Written exercise = Pick out each line of the records below that contains the word "vein" and copy it.

Records =
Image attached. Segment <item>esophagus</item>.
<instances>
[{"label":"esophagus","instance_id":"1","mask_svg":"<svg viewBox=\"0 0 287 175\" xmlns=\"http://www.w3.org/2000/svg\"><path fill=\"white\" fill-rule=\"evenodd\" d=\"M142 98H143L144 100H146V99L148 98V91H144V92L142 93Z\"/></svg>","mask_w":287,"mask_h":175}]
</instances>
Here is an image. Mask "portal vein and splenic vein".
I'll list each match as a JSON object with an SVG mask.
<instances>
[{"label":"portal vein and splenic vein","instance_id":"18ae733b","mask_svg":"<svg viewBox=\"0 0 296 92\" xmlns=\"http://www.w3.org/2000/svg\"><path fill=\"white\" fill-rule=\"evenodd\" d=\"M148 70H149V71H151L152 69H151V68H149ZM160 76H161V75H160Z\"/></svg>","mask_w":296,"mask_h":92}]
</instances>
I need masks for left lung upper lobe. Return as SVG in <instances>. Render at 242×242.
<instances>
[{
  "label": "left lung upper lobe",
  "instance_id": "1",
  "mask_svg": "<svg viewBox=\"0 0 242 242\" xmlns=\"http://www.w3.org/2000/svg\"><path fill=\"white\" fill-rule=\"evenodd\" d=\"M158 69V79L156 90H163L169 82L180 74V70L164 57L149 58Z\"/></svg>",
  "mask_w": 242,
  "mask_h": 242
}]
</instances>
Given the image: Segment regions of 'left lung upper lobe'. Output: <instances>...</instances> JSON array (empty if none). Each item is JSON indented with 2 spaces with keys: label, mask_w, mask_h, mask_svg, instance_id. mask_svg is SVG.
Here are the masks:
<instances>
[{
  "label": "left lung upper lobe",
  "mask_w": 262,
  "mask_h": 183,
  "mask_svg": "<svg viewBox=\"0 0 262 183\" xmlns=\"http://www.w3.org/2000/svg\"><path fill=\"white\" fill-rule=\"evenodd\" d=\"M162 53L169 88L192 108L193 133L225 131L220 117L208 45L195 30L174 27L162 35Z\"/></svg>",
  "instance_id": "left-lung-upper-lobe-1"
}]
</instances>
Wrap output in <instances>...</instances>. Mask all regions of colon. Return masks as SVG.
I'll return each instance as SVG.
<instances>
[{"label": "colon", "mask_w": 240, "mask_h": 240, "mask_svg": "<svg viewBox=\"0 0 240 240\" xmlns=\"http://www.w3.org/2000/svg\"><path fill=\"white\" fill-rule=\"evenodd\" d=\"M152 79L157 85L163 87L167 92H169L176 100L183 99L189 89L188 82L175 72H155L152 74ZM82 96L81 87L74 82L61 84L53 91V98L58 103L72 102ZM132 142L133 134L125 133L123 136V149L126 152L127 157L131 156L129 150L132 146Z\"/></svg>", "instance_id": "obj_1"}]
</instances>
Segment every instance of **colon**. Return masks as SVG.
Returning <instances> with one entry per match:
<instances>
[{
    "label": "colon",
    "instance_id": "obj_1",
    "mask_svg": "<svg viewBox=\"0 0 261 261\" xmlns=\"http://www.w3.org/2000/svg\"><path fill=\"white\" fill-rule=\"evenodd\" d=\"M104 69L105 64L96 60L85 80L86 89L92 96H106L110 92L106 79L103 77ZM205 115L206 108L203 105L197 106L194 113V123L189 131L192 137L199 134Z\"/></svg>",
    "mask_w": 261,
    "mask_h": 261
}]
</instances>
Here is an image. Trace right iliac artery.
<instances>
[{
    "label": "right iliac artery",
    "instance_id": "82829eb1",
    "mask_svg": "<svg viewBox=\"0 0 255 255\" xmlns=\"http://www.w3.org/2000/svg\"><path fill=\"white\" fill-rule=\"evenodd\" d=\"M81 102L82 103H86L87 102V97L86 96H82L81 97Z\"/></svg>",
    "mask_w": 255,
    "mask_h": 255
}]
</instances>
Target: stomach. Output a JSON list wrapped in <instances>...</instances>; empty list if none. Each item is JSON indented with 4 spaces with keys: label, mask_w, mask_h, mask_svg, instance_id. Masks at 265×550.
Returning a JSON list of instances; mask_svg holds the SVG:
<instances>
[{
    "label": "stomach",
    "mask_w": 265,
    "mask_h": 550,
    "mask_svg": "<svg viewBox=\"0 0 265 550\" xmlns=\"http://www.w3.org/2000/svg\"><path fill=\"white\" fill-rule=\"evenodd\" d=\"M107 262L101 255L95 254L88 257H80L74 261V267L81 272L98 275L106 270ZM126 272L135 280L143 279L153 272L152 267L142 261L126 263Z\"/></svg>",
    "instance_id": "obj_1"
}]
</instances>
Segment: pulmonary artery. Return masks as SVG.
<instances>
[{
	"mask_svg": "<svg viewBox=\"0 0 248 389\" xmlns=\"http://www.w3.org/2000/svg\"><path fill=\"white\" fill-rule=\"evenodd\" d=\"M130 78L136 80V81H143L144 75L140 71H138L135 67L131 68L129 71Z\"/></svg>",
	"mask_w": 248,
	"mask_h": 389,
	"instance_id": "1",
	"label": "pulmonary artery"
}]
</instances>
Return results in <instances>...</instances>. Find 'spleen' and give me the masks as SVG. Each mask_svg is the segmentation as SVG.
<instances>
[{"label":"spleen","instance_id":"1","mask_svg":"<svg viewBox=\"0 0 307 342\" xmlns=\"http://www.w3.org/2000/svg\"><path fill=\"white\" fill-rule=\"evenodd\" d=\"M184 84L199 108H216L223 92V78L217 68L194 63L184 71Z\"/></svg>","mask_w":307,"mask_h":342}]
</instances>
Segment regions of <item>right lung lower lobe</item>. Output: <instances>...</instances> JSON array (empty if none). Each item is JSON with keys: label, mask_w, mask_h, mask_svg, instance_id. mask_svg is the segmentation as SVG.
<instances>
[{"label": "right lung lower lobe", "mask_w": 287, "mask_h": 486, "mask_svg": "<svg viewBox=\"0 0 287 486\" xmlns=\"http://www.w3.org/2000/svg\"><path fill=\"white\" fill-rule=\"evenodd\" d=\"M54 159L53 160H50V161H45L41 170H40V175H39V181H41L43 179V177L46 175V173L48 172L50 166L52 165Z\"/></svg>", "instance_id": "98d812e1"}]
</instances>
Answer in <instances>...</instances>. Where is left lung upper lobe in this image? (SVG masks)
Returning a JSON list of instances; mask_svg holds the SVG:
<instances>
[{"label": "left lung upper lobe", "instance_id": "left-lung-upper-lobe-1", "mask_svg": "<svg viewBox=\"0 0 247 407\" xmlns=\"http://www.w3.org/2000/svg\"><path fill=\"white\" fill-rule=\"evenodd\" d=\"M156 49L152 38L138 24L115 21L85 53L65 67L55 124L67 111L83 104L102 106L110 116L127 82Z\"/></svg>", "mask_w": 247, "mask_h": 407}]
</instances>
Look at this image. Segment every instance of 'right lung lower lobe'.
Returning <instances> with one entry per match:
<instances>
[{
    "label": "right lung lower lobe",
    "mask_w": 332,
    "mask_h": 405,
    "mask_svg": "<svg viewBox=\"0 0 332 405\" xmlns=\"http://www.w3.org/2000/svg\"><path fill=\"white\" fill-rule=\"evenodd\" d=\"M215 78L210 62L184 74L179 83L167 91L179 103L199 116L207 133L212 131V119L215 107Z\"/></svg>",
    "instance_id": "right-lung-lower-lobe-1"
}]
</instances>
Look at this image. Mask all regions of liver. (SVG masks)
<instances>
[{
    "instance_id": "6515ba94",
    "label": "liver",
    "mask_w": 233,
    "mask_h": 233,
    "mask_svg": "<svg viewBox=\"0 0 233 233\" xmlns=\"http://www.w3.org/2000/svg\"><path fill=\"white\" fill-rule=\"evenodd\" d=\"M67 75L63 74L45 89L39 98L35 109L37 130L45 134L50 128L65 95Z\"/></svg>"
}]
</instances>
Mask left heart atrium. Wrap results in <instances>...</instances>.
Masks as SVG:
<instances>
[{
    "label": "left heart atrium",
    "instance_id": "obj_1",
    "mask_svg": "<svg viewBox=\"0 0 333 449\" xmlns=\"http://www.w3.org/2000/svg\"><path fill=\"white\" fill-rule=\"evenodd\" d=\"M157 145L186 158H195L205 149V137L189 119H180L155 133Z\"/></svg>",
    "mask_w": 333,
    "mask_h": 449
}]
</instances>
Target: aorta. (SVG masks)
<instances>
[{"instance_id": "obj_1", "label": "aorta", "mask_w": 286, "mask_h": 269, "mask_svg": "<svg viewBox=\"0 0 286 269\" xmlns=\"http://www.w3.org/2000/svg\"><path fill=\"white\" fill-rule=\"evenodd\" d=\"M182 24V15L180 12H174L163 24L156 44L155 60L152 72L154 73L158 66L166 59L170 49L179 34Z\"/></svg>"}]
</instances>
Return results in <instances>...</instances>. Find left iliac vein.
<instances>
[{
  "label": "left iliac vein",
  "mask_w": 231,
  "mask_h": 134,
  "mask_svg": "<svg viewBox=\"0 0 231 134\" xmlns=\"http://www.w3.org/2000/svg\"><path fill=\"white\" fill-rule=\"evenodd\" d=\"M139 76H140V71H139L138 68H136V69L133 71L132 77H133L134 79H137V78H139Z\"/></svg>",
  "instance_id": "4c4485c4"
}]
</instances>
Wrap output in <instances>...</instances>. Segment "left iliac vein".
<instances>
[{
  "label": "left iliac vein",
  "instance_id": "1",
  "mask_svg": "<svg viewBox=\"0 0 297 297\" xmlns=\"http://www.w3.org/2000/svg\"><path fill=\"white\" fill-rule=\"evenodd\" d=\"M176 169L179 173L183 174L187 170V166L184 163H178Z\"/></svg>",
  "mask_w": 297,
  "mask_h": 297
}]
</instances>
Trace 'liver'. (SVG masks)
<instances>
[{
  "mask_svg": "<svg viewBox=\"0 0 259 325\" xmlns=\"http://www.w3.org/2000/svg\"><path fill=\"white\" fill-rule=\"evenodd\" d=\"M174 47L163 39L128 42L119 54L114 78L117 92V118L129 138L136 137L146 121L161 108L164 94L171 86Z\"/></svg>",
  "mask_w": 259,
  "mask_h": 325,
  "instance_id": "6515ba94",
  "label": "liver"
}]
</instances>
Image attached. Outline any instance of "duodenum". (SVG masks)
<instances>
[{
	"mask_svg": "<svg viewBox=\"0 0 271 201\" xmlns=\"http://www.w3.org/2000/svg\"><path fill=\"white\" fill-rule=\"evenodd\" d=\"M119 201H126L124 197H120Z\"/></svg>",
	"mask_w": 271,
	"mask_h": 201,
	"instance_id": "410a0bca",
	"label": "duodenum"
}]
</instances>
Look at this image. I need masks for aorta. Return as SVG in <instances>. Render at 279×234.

The output =
Here is an image. Mask "portal vein and splenic vein".
[{"label":"portal vein and splenic vein","instance_id":"18ae733b","mask_svg":"<svg viewBox=\"0 0 296 92\" xmlns=\"http://www.w3.org/2000/svg\"><path fill=\"white\" fill-rule=\"evenodd\" d=\"M148 70H149V71H151L152 69H151V68H149ZM160 76H161V75H160Z\"/></svg>","mask_w":296,"mask_h":92}]
Return results in <instances>...</instances>. Find left iliac vein.
  "label": "left iliac vein",
Wrap output in <instances>...</instances>. Segment "left iliac vein".
  "label": "left iliac vein",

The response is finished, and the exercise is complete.